Thanks to all for your comments so far!
 
toastyman said:
In regards to different resolutions, I was going to use PHP to detect the resolution and then basically alter what you see on the page accordingly.
PHP can't detect resolution, and resolution doesn't necessarily relate to the viewable area. You'll need to be using javascript to detect the actual window-width e.g. a resized browser on 1024x768 might actually be 701x452 viewable area.

What will happen if javascript is disabled?

toastyman said:
Because the layout is quite heavy on the images, I thought AJAX would be an ideal solution as the user wouldn't have to keep reloading the page.
Once the main interface graphics have been downloaded and cached on the client-side, they won't need to be retrieved again on subsequent page loads. But, yes, AJAX is ideal for form-heavy interfaces or where the user needs immediate feedback upon data-entry so that sounds a good idea.

You might be interested in the Panel/Container library that's part of Yahoo!'s YUI library: http://developer.yahoo.com/yui/container/panel/.
 
toastyman said:
In regards to different resolutions, I was going to use PHP to detect the resolution and then basically alter what you see on the page accordingly. Users using 800x600 or less will see what you can see in the image. Users over that resolution will get the sides of the hill (so it looks like the website is on the top of a hill), and then the rest of the page will be the gradient sky and the orange bar going across the bottom (in regards to new_interface_2.jpg anyway). If that makes sense at all! If it does, that should solve quite a few of the problems bought to attention in this thread.

I've updated the image (www.routehiker.org.uk/images/new_interface_2.jpg) so you can see what I mean.

Oh right I presumed details on the user's resolution would be passed in the browser details which PHP can read. Darn!
So now yes, my choice would be JavaScript, which is fine except for when the user first visits the site...there will be no details regarding the screen width so PHP wouldn't know which site layout to produce. Eeek!

That Yahoo UI Library looks excellent. Thanks :)
 
toastyman said:
So now yes, my choice would be JavaScript, which is fine except for when the user first visits the site...there will be no details regarding the screen width so PHP wouldn't know which site layout to produce. Eeek!
There are actually two useful function in the YUI DOM library that will return those straight way for you:
Code:
YAHOO.util.Dom.getViewportHeight();
YAHOO.util.Dom.getViewportWidth();
Should be self-explanatory :D.
• • • • • • •
● Task description:
Turn the paragraph in the thread that begins "PHP can't detect resolution" into a short bulleted list that keeps its main facts. The records are separate material and are not part of the thread.

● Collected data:
• • • • • • •
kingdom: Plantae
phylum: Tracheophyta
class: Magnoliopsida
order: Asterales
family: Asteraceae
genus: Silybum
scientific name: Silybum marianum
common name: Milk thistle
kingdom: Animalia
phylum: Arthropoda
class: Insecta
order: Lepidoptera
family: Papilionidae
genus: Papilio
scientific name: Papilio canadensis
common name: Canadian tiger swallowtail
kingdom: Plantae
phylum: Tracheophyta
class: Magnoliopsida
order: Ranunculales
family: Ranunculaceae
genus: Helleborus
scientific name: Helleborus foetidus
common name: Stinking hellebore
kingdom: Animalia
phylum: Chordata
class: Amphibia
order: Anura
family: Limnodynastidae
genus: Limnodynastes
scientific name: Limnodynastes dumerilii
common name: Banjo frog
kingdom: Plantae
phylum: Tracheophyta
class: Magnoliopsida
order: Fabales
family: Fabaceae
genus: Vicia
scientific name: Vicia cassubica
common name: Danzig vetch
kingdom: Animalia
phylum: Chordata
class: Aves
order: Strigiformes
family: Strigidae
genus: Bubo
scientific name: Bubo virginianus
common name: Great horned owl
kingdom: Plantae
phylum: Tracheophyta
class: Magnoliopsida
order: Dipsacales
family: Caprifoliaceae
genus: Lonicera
• • • • • • •
● Written answer:
- PHP can't detect screen resolution.
- Resolution doesn't necessarily match the viewable area.
- JavaScript is needed to detect the actual window width.
- Example: a resized browser on a 1024x768 screen might have only a 701x452 viewable area.